START AVAILABLE RECORDS

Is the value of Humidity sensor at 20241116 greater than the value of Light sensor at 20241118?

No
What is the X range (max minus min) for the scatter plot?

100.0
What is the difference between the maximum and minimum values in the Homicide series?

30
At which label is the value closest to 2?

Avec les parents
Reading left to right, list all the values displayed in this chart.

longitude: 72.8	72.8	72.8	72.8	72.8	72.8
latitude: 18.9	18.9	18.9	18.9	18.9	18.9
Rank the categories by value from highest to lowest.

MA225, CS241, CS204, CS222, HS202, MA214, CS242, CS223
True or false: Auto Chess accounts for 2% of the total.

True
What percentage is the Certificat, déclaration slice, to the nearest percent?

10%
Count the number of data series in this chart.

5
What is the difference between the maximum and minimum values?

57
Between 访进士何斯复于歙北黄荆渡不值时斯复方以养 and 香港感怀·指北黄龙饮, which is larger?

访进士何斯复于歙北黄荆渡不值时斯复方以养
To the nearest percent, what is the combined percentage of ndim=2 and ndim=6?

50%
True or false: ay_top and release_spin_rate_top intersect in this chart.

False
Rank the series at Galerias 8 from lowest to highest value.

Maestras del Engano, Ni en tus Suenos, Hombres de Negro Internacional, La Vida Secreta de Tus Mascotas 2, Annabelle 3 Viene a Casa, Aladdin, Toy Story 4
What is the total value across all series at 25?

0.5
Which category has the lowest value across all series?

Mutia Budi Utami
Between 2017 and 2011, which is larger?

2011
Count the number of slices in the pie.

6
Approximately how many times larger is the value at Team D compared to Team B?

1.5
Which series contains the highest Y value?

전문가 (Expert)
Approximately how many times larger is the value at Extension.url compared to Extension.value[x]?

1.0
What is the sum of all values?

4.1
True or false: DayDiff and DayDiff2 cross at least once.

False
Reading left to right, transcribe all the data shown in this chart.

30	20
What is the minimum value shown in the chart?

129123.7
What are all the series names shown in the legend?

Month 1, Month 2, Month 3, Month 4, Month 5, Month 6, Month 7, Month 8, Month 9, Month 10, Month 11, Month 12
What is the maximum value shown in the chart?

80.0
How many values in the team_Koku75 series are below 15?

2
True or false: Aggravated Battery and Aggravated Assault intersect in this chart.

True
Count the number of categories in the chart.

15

END AVAILABLE RECORDS

EXERCISE OBJECTIVE - Extract the material verbatim from its first line through the line containing "Rank the categories", with that line included.

SOLUTION TO THIS EXERCISE -
Is the value of Humidity sensor at 20241116 greater than the value of Light sensor at 20241118?

No
What is the X range (max minus min) for the scatter plot?

100.0
What is the difference between the maximum and minimum values in the Homicide series?

30
At which label is the value closest to 2?

Avec les parents
Reading left to right, list all the values displayed in this chart.

longitude: 72.8	72.8	72.8	72.8	72.8	72.8
latitude: 18.9	18.9	18.9	18.9	18.9	18.9
Rank the categories by value from highest to lowest.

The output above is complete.